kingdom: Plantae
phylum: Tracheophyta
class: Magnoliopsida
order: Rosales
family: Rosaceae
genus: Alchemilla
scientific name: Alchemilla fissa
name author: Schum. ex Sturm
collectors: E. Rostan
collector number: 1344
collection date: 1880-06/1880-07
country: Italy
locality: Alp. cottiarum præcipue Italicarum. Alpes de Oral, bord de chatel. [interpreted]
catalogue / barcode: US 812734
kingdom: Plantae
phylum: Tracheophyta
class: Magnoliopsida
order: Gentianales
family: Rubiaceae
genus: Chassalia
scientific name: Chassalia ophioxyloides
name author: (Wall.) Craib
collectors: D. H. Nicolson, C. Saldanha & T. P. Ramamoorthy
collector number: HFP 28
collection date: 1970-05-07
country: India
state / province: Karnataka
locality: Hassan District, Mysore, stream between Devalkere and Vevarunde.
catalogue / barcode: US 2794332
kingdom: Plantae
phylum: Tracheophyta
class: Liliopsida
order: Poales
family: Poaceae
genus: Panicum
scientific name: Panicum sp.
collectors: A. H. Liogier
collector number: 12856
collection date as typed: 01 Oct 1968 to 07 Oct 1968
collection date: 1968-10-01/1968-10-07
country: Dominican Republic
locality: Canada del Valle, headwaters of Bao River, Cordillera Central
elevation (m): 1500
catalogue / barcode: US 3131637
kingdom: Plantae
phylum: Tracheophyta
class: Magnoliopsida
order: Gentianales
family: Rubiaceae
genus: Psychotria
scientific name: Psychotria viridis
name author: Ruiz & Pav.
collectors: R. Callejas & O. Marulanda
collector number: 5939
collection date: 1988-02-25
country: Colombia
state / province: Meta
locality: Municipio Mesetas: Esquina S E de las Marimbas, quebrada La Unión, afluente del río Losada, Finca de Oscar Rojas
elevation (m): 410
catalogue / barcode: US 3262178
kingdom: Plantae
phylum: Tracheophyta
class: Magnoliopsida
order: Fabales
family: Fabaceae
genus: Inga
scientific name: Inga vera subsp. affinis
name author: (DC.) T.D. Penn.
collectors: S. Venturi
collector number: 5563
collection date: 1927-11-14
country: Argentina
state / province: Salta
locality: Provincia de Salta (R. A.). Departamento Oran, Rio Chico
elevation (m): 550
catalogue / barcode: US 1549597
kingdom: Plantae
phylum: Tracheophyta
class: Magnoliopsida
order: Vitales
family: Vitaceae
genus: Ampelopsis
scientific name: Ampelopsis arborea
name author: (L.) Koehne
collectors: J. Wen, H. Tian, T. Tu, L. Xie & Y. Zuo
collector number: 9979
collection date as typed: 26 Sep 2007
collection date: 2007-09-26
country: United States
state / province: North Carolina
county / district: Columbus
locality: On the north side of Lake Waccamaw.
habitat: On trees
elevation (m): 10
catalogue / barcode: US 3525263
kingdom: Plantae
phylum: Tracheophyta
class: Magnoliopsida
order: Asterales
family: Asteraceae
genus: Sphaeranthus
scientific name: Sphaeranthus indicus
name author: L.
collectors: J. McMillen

***

> **Brief**
Please rename "locality" to "site" throughout the data above, and give the data back with nothing else changed.

> **Written solution**
kingdom: Plantae
phylum: Tracheophyta
class: Magnoliopsida
order: Rosales
family: Rosaceae
genus: Alchemilla
scientific name: Alchemilla fissa
name author: Schum. ex Sturm
collectors: E. Rostan
collector number: 1344
collection date: 1880-06/1880-07
country: Italy
site: Alp. cottiarum præcipue Italicarum. Alpes de Oral, bord de chatel. [interpreted]
catalogue / barcode: US 812734
kingdom: Plantae
phylum: Tracheophyta
class: Magnoliopsida
order: Gentianales
family: Rubiaceae
genus: Chassalia
scientific name: Chassalia ophioxyloides
name author: (Wall.) Craib
collectors: D. H. Nicolson, C. Saldanha & T. P. Ramamoorthy
collector number: HFP 28
collection date: 1970-05-07
country: India
state / province: Karnataka
site: Hassan District, Mysore, stream between Devalkere and Vevarunde.
catalogue / barcode: US 2794332
kingdom: Plantae
phylum: Tracheophyta
class: Liliopsida
order: Poales
family: Poaceae
genus: Panicum
scientific name: Panicum sp.
collectors: A. H. Liogier
collector number: 12856
collection date as typed: 01 Oct 1968 to 07 Oct 1968
collection date: 1968-10-01/1968-10-07
country: Dominican Republic
site: Canada del Valle, headwaters of Bao River, Cordillera Central
elevation (m): 1500
catalogue / barcode: US 3131637
kingdom: Plantae
phylum: Tracheophyta
class: Magnoliopsida
order: Gentianales
family: Rubiaceae
genus: Psychotria
scientific name: Psychotria viridis
name author: Ruiz & Pav.
collectors: R. Callejas & O. Marulanda
collector number: 5939
collection date: 1988-02-25
country: Colombia
state / province: Meta
site: Municipio Mesetas: Esquina S E de las Marimbas, quebrada La Unión, afluente del río Losada, Finca de Oscar Rojas
elevation (m): 410
catalogue / barcode: US 3262178
kingdom: Plantae
phylum: Tracheophyta
class: Magnoliopsida
order: Fabales
family: Fabaceae
genus: Inga
scientific name: Inga vera subsp. affinis
name author: (DC.) T.D. Penn.
collectors: S. Venturi
collector number: 5563
collection date: 1927-11-14
country: Argentina
state / province: Salta
site: Provincia de Salta (R. A.). Departamento Oran, Rio Chico
elevation (m): 550
catalogue / barcode: US 1549597
kingdom: Plantae
phylum: Tracheophyta
class: Magnoliopsida
order: Vitales
family: Vitaceae
genus: Ampelopsis
scientific name: Ampelopsis arborea
name author: (L.) Koehne
collectors: J. Wen, H. Tian, T. Tu, L. Xie & Y. Zuo
collector number: 9979
collection date as typed: 26 Sep 2007
collection date: 2007-09-26
country: United States
state / province: North Carolina
county / district: Columbus
site: On the north side of Lake Waccamaw.
habitat: On trees
elevation (m): 10
catalogue / barcode: US 3525263
kingdom: Plantae
phylum: Tracheophyta
class: Magnoliopsida
order: Asterales
family: Asteraceae
genus: Sphaeranthus
scientific name: Sphaeranthus indicus
name author: L.
collectors: J. McMillen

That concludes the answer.